What is the profit maximizing level of output quizlet?

What is the profit maximizing level of output quizlet?

HomeArticles, FAQWhat is the profit maximizing level of output quizlet?

The profit maximizing level of output point is where the marginal revenue equals total cost. The revenue is greater than its variable costs ($900 > $800) so it should continue to produce! The profit maximizing level of output point is where the marginal revenue equals total cost.

Q. What is the profit maximizing level of output for the firm?

The profit-maximizing choice for a perfectly competitive firm will occur at the level of output where marginal revenue is equal to marginal cost—that is, where MR = MC. This occurs at Q = 80 in the figure.

Q. What is the profit maximizing level of output for this monopolist?

The profit-maximizing choice for the monopoly will be to produce at the quantity where marginal revenue is equal to marginal cost: that is, MR = MC. If the monopoly produces a lower quantity, then MR > MC at those levels of output, and the firm can make higher profits by expanding output.

Q. Which is the profit maximizing level of output for a monopoly quizlet?

A competitive firm maximizes profit at the point where average revenue equals marginal cost; a monopolist maximizes profit at the point where average revenue exceeds marginal cost. A monopoly firm maximizes its profit by producing 500 units output (so Q = 500).

Q. Why would a perfectly competitive firm continue to operate if their economic profit is 0 in the long run?

The existence of economic profits attracts entry, economic losses lead to exit, and in long-run equilibrium, firms in a perfectly competitive industry will earn zero economic profit. It will induce entry or exit in the long run so that price will change by enough to leave firms earning zero economic profit.

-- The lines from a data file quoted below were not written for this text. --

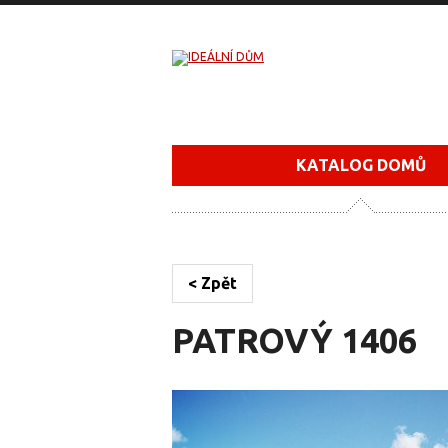
KATALOG DOMŮ
< Zpět
PATROVÝ 1406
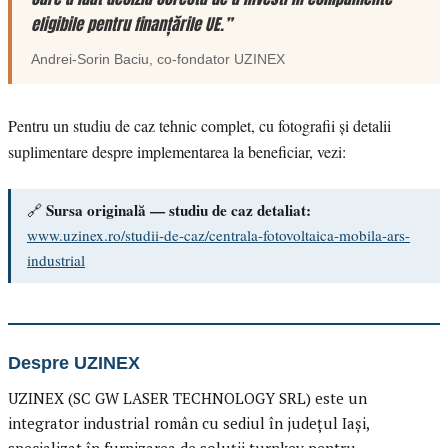
eligibile pentru finanțările UE.”
Andrei-Sorin Baciu
, co-fondator
UZINEX
Pentru un studiu de caz tehnic complet, cu fotografii și detalii
suplimentare despre implementarea la beneficiar, vezi:
Sursa originală — studiu de caz detaliat:
🔗
www.uzinex.ro/studii-de-caz/centrala-fotovoltaica-mobila-ars-
industrial
Despre UZINEX
UZINEX (SC GW LASER TECHNOLOGY SRL) este un
integrator industrial român cu sediul în județul Iași,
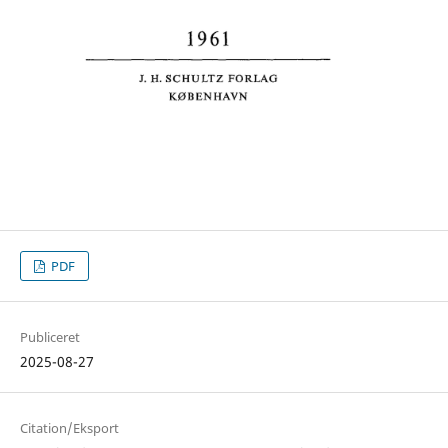
PDF
Publiceret
2025-08-27
Citation/Eksport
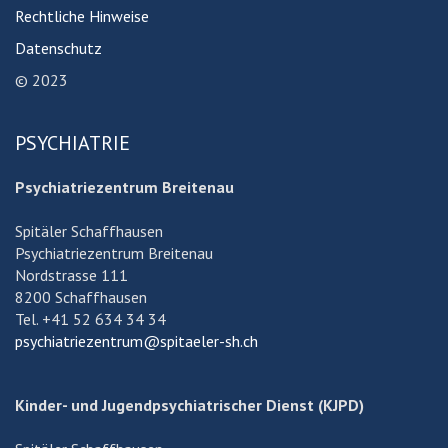
Rechtliche Hinweise
Datenschutz
© 2023
PSYCHIATRIE
Psychiatriezentrum Breitenau
Spitäler Schaffhausen
Psychiatriezentrum Breitenau
Nordstrasse 111
8200 Schaffhausen
Tel. +41 52 634 34 34
psychiatriezentrum@spitaeler-sh.ch
Kinder- und Jugendpsychiatrischer Dienst (KJPD)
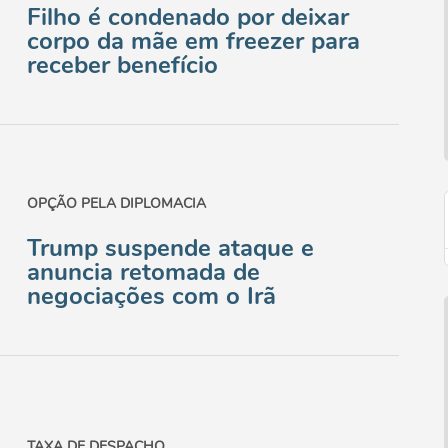
Filho é condenado por deixar
corpo da mãe em freezer para
receber benefício
OPÇÃO PELA DIPLOMACIA
Trump suspende ataque e
anuncia retomada de
negociações com o Irã
TAXA DE DESPACHO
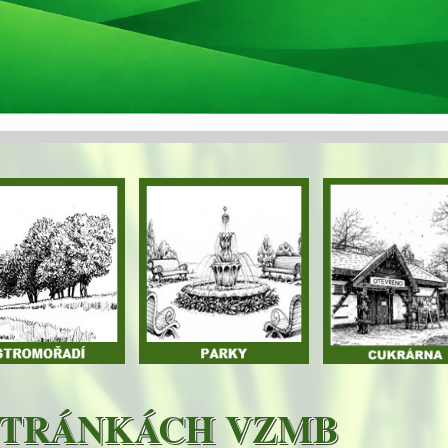
 STRÁNKÁCH VZMB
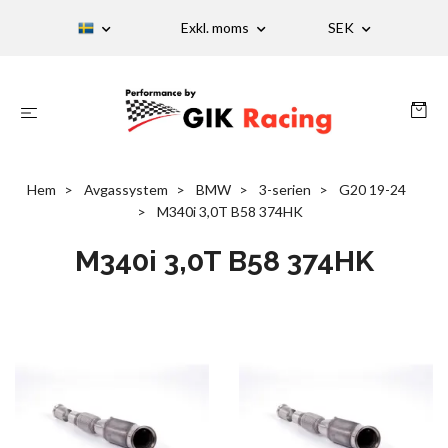
Exkl. moms
SEK
Hem
Avgassystem
BMW
3-serien
G20 19-24
M340i 3,0T B58 374HK
M340i 3,0T B58 374HK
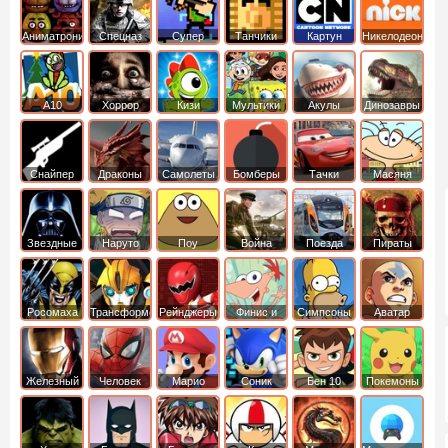
Аниматроники
Спецназ
Супер
Танчики
Картун
Никелодеон
бойцы
нетворк
А10
Хоррор
Кизи
Мультики
Акулы
Динозавры
Снайпер
Драконы
Самолеты
Бомберы
Тачки
Масяня
Звездные
Наруто
Поу
Война
Поезда
Пираты
войны
Карибского
Моря
Росомаха
Трансформеры
Рейнджеры
Финис и
Симпсоны
Аватар
Самураи
Ферб
легенда об
Аанге
Железный
Человек
Марио
Соник
Бен 10
Покемоны
человек
Паук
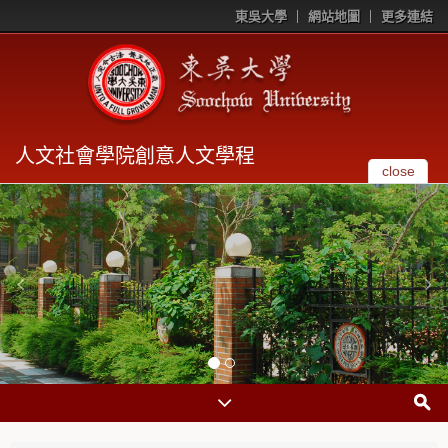
東吳大學
網站地圖
更多連結
人文社會學院創意人文學程
close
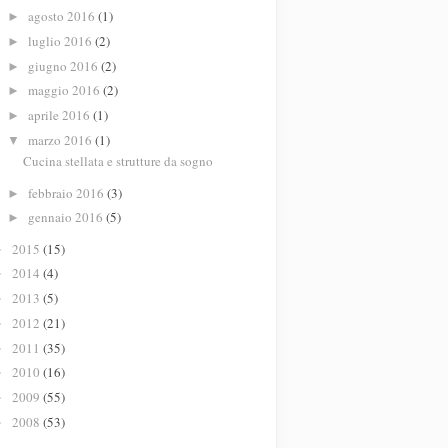
agosto 2016
(1)
►
luglio 2016
(2)
►
giugno 2016
(2)
►
maggio 2016
(2)
►
aprile 2016
(1)
►
marzo 2016
(1)
▼
Cucina stellata e strutture da sogno
febbraio 2016
(3)
►
gennaio 2016
(5)
►
2015
(15)
►
2014
(4)
►
2013
(5)
►
2012
(21)
►
2011
(35)
►
2010
(16)
►
2009
(55)
►
2008
(53)
►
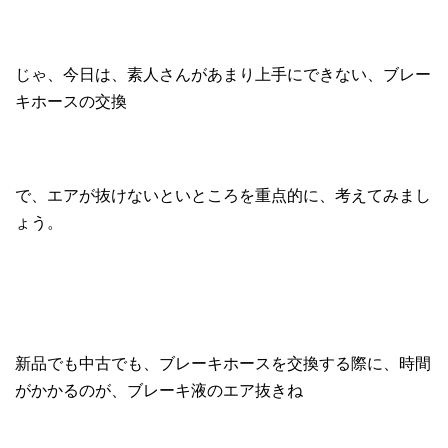
じゃ、今日は、素人さんがあまり上手にできない、ブレー
キホースの交換
で、エアが抜けないといところを重点的に、考えてみまし
ょう。
新品でも中古でも、ブレーキホースを交換する際に、時間
がかかるのが、ブレーキ液のエア抜きね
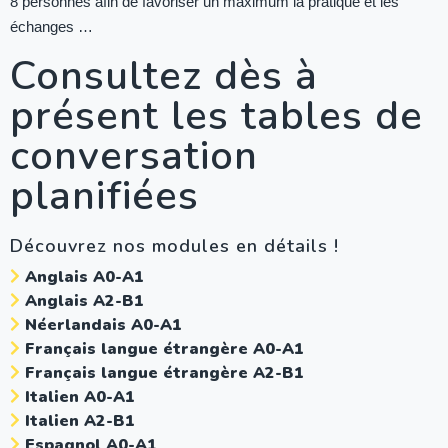
8 personnes afin de favoriser un maximum la pratique et les
échanges …
Consultez dès à
présent les tables de
conversation
planifiées
Découvrez nos modules en détails !
Anglais A0-A1
Anglais A2-B1
Néerlandais A0-A1
Français langue étrangère A0-A1
Français langue étrangère A2-B1
Italien A0-A1
Italien A2-B1
Espagnol A0-A1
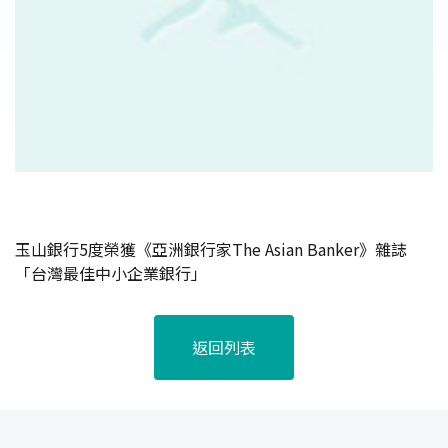
玉山銀行5度榮獲《亞洲銀行家The Asian Banker》雜誌
「台灣最佳中小企業銀行」
返回列表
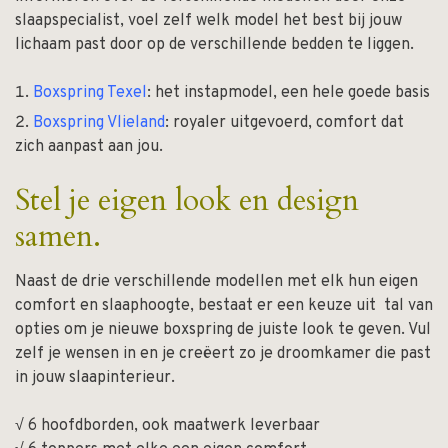
slaapspecialist, voel zelf welk model het best bij jouw
lichaam past door op de verschillende bedden te liggen.
Boxspring Texel
: het instapmodel, een hele goede basis
Boxspring Vlieland
: royaler uitgevoerd, comfort dat
zich aanpast aan jou.
Stel je eigen look en design
samen.
Naast de drie verschillende modellen met elk hun eigen
comfort en slaaphoogte, bestaat er een keuze uit tal van
opties om je nieuwe boxspring de juiste look te geven. Vul
zelf je wensen in en je creëert zo je droomkamer die past
in jouw slaapinterieur.
√ 6 hoofdborden, ook maatwerk leverbaar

Q. What is long run profit?

Perfect Competition in the Long Run: In the long-run, economic profit cannot be sustained. In the long-run, the firm will make zero economic profit. Its horizontal demand curve will touch its average total cost curve at its lowest point.

Q. What is the difference between the short run and the long run?

Long Run. “The short run is a period of time in which the quantity of at least one input is fixed and the quantities of the other inputs can be varied. The long run is a period of time in which the quantities of all inputs can be varied.